What makes Battleship the board game fun to play is that, at the very least, your arsenal is equal to your enemy’s arsenal. You won’t always “be” better at Battleship because it’s a game of luck as much as it is strategy. (Knowing not to cluster your ships too close together helps.) Battleship the movie forgets this but still goes overboard to adapt elements of the game, primarily the convoluted way the characters figure out how to “grid” the map.
For a movie that has almost nothing going on upstairs, there sure is a lot of overthinking going on in its script. Battleship also suffers from an overstuffed cast of so-so actors, some unintentional. (Blink and you’ll miss Oscar winner Rami Malek.)
Alongside another great box-office bomb, space epic John Carter, Battleship was one of the few early 2010s vehicles that got Taylor Kitsch nowhere.

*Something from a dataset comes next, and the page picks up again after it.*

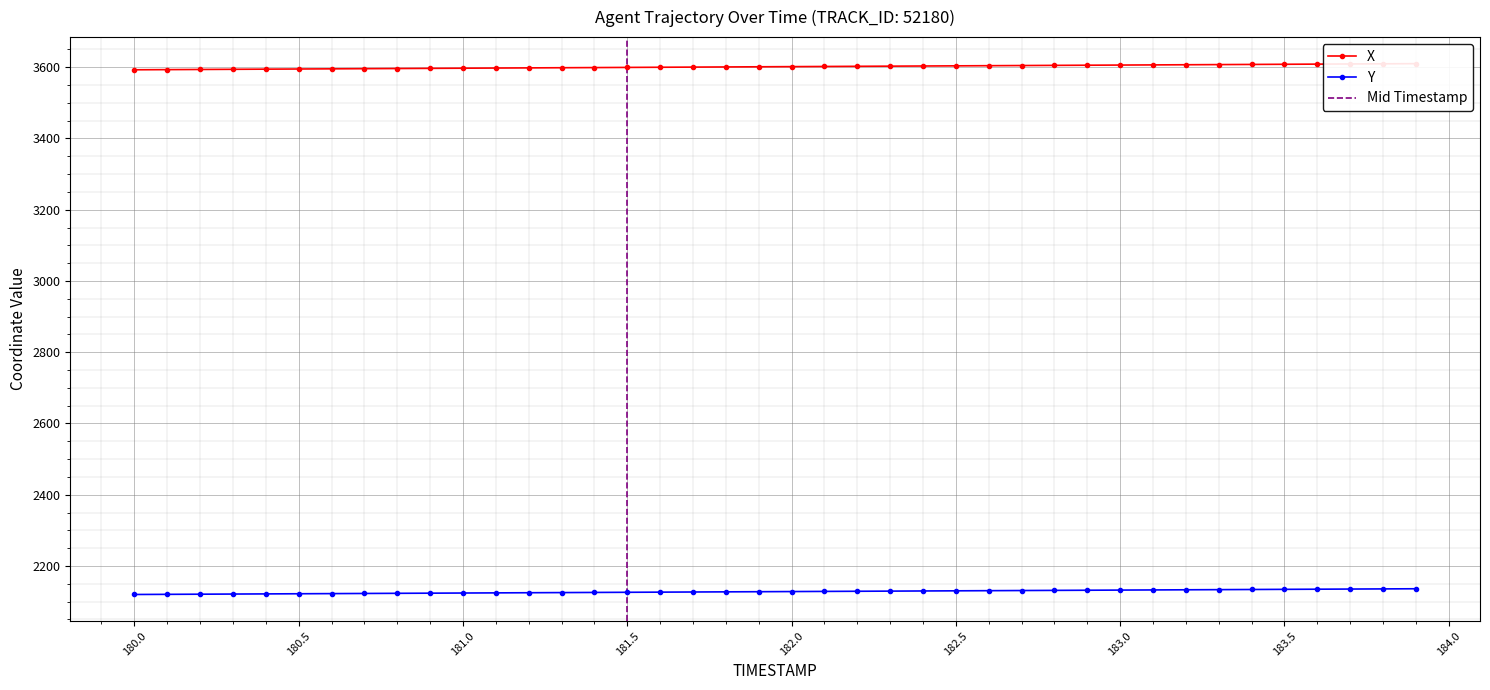

True or false: X and Y intersect in this chart.

False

While I don’t think Kitsch is a terrible actor — his remarkable performance in the 2018 miniseries Waco has been criminally forgotten — he is unable to do much with what little Battleship gives him. In this film, he is the picture definition of “Channing Tatum was busy.”
Despite the presence of other notable actors, like Neeson, Alexander Skarsgård, Hamish Linklater, and a pre-Breaking Bad Jesse Plemons, Battleship is unable to stay afloat; that’s the fault of the incoherence of everything else on screen, not the performers. Even pop star Rihanna is functional in her role as Gunner’s Mate Second Class Cora Raikes, but the fact she’s Rihanna is so distracting that you’re unable to connect her to the world of Battleship. (Not that there’s much of a world worth exploring, anyway.) For the extra-nerdy, New Zealand actor John Tui — a veteran of several seasons of Power Rangers — also has a surprisingly meaty role.
Of special note is the casting of retired colonel Gregory Gadson, a U.S. Army veteran and double amputee who became an actor through his debut role in Battleship. Berg cast him after seeing his picture in a National Geographic article. While most of the other actors show up to, well, act, Gadson maintains a palpable raw magnetism that makes him easily one of the most interesting elements in the movie.
As in any sports drama, Battleship is all about how hearty underdogs lose, regroup, and then triumph against an unstoppable force. (It’s just too bad the underdogs here is the American military, a $778 billion defense force.)
This makes Battleship the quintessential American film: It’s big, it’s loud, and it looks like it spent its unbelievable budget on things it didn’t need to spend any money on. Battleship asks the viewer to feel things — and not think twice once the credits roll.
Battleship is streaming now on HBO Max until October 31.